Additionally — where was the analogue GOP anguish re PA 2004?
Scott –
From reading your article, I think it would be useful to distinguish between two groups: (1) the political junkies that read and comment at liberal weblogs; and (2) those widely read hosts of liberal weblogs that are also active in Democratic political circles.
As to the former, they are what they are, and the rise of the net has probably only broadened the awareness of, and ability to communicate with, each other. You need to mobilize them to vote for you in elections but, as a candidate, you may not want to emphasize every one of their preferences (hence, no Democratic running on a pro-conscientous objector platform). Nothing new there.
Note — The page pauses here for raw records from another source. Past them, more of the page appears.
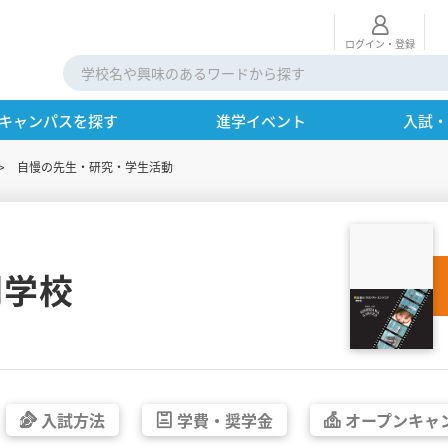
ログイン・登録
キャンパスを探す
進学イベント
入試
自慢の先生・研究・学生活動
門学校
入試方法
学費・
奨学金
オープン
キャ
Given their wonkishness, you correctly assess that they would much rather engage in a debate over the merits of a particular issue (e.g. universal health care) and formulate a strategy to successfully advance that issue. Conversely, they tend to be critical of unprincipled pandering (see H. Clinton – flagburning).
Their loyalty to the Democratic Party relies on the Party being able to advance these interests. When Party leaders are seen as compromising liberal interests, disappointment and criticism will ensue. In this regard, they are no different than so-called centrist Democrats (would the New Republic become dovish in the Middle East if polls showed it was crucial to a 2008 victory?).
Similarly, free-market conservatives and values conservatives seem to speak out when they feel elected Republicans are ignoring them, Reagan’s commandment notwithstanding.
It really seems you are putting forth an argument to marginalize the second group – the bloggers becoming influential in Democratic political circles. Maybe you are right that they should not be managing campaign strategy. However, they are still going to be making their arguments for thousands and thousands to see. So, you are still going to have to roll up your sleeves and engage them.